New research suggests that consuming between 2,100 and 6,000 kcals per day may double the risk of memory loss, or mild cognitive impairment (MCI), among people aged 70 and older. The study will be presented at the American Academy of Neurology’s 64th Annual Meeting in New Orleans April 21 to April 28. MCI is the stage between normal memory loss that comes with aging and early Alzheimer’s disease.
“We observed a dose-response pattern which simply means; the higher the amount of calories consumed each day, the higher the risk of MCI,” said study author Yonas E. Geda, MD, MSc, with the Mayo Clinic in Scottsdale, AZ, and a member of the American Academy of Neurology.

_REQUIRED WORK_.
A. Copy the passage on calorie intake and memory loss word for word, starting at "New research suggests" and ending at "early Alzheimer’s disease.".
B. List every number written in digits in the passage on calorie intake and memory loss, in the order they appear.

_INFORMATION_.

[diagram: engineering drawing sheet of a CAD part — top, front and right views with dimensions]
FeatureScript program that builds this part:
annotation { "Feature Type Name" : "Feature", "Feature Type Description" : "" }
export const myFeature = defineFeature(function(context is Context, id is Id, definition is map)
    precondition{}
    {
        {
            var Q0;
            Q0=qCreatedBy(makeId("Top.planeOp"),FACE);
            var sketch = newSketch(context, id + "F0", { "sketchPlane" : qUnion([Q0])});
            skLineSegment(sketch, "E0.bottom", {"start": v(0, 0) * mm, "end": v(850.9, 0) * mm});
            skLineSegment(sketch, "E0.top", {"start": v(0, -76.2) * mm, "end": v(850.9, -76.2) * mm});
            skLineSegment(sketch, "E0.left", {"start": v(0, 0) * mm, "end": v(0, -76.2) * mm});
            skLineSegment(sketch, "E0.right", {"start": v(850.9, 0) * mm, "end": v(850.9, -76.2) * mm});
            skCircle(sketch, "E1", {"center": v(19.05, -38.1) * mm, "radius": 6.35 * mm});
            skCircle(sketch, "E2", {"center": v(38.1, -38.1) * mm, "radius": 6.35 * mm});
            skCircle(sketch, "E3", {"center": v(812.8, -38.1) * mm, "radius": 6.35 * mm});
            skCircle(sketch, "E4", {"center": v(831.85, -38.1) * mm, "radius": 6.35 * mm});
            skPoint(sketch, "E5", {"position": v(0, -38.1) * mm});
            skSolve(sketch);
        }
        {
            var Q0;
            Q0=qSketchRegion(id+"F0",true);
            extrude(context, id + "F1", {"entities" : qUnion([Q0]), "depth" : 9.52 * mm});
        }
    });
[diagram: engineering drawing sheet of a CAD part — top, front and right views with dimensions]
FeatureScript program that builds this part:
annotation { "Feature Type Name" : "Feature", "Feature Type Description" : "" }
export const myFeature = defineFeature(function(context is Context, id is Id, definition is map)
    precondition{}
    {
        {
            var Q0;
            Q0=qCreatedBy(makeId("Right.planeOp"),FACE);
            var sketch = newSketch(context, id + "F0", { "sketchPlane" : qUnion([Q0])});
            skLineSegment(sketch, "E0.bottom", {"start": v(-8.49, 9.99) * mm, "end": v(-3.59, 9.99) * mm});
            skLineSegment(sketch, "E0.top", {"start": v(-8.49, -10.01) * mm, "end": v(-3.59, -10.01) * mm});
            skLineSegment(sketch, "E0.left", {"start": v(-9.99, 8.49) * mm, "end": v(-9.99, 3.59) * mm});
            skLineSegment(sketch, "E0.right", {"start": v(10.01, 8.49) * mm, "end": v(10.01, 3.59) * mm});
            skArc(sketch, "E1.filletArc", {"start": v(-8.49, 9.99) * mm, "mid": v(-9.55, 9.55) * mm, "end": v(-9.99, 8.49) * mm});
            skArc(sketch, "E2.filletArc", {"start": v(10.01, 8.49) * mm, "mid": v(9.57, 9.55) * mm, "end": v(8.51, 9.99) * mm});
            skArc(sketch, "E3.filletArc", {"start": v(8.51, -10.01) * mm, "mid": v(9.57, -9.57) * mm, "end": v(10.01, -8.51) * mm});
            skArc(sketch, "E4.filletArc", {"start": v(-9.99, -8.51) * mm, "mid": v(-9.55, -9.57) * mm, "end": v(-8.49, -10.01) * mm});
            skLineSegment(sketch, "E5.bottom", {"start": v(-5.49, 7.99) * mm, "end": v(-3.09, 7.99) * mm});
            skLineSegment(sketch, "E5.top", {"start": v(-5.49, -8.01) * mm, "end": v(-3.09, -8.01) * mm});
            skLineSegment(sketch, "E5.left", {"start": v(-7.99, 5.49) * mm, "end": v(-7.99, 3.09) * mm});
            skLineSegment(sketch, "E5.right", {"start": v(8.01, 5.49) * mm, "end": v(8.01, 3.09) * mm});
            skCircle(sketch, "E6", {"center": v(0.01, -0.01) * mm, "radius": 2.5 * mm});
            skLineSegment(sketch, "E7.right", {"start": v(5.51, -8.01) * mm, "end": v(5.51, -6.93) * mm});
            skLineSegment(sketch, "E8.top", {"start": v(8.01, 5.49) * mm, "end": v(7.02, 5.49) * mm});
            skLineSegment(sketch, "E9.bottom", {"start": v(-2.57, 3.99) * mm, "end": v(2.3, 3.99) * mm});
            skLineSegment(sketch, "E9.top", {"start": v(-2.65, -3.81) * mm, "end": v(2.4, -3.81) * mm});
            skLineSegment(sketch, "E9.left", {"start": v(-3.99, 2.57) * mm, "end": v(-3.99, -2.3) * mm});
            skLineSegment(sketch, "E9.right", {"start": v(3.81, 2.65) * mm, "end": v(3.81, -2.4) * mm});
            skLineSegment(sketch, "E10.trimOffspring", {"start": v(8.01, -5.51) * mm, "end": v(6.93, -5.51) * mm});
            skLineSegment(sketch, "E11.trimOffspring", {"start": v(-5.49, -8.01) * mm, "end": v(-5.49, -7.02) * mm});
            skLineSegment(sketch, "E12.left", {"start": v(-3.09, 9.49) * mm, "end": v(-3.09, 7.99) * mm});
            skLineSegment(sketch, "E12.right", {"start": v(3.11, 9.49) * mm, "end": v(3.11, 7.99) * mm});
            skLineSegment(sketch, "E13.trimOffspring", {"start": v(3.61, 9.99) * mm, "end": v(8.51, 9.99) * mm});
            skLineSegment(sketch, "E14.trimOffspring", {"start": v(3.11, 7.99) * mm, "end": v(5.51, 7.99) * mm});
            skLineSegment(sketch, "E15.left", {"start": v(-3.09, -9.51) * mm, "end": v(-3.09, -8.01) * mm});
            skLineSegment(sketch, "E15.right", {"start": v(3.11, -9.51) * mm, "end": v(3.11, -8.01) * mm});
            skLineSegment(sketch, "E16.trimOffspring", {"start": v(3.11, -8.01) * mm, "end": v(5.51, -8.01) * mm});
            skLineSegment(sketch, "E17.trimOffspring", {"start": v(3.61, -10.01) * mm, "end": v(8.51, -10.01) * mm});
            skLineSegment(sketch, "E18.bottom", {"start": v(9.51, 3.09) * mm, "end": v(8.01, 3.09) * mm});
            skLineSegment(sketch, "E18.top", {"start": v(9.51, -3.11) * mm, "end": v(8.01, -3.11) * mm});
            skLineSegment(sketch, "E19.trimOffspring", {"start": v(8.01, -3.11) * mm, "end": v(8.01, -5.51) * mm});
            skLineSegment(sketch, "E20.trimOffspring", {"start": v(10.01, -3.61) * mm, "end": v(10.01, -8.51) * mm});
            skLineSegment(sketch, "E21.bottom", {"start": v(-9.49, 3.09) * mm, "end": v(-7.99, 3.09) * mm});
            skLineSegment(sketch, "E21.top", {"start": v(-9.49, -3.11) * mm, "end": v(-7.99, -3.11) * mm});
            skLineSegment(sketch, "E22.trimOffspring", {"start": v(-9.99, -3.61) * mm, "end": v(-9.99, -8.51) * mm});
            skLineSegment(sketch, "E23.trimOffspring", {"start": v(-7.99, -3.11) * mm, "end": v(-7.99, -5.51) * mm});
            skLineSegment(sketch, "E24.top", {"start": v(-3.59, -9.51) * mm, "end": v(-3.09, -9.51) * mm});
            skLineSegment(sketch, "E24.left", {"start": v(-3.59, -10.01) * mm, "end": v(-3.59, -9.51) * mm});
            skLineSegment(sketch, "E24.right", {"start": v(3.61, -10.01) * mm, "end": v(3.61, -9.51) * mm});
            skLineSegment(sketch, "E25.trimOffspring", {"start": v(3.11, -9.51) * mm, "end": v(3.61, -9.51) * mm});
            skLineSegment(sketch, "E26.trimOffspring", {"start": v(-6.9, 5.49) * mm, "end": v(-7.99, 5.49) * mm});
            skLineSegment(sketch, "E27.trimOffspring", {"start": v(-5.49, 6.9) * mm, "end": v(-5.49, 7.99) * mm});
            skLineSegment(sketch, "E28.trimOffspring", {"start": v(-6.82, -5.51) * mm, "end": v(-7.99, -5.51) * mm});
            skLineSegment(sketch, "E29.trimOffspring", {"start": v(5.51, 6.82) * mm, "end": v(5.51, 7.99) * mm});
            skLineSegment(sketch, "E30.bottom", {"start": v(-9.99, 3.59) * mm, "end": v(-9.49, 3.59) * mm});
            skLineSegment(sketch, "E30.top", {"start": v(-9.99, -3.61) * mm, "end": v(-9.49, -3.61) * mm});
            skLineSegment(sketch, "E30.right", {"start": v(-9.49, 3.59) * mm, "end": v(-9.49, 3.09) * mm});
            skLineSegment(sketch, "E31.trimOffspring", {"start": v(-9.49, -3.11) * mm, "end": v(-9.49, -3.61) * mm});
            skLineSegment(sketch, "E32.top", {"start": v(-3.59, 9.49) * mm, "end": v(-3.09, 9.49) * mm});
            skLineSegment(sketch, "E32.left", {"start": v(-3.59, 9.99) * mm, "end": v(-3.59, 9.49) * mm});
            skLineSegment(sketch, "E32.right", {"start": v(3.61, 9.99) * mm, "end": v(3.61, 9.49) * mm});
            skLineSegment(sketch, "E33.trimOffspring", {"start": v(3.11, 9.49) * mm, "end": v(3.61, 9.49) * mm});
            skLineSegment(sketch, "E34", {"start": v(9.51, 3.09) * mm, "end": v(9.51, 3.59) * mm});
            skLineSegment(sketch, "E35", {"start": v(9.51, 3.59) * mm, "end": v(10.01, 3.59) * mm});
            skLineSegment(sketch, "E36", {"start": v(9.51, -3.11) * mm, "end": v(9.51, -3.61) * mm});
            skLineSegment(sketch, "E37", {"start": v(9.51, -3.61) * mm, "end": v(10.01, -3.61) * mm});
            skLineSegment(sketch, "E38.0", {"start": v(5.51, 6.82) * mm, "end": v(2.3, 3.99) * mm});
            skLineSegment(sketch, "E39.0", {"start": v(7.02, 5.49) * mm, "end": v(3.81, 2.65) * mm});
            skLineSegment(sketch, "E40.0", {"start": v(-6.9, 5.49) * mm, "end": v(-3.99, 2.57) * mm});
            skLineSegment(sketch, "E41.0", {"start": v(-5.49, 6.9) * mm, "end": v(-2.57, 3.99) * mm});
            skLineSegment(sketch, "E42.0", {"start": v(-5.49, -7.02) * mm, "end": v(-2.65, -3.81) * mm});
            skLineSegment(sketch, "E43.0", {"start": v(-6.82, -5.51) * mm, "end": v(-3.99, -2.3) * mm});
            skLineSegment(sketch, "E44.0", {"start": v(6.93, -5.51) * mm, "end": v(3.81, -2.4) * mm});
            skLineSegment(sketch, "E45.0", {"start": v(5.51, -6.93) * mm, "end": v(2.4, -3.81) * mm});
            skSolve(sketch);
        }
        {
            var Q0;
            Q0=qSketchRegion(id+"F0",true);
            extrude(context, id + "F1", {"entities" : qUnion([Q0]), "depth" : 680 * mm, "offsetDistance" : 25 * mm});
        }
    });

_SOLUTION LIST_.
A.
New research suggests that consuming between 2,100 and 6,000 kcals per day may double the risk of memory loss, or mild cognitive impairment (MCI), among people aged 70 and older. The study will be presented at the American Academy of Neurology’s 64th Annual Meeting in New Orleans April 21 to April 28. MCI is the stage between normal memory loss that comes with aging and early Alzheimer’s disease.

B.
2,100
6,000
70
64th
21
28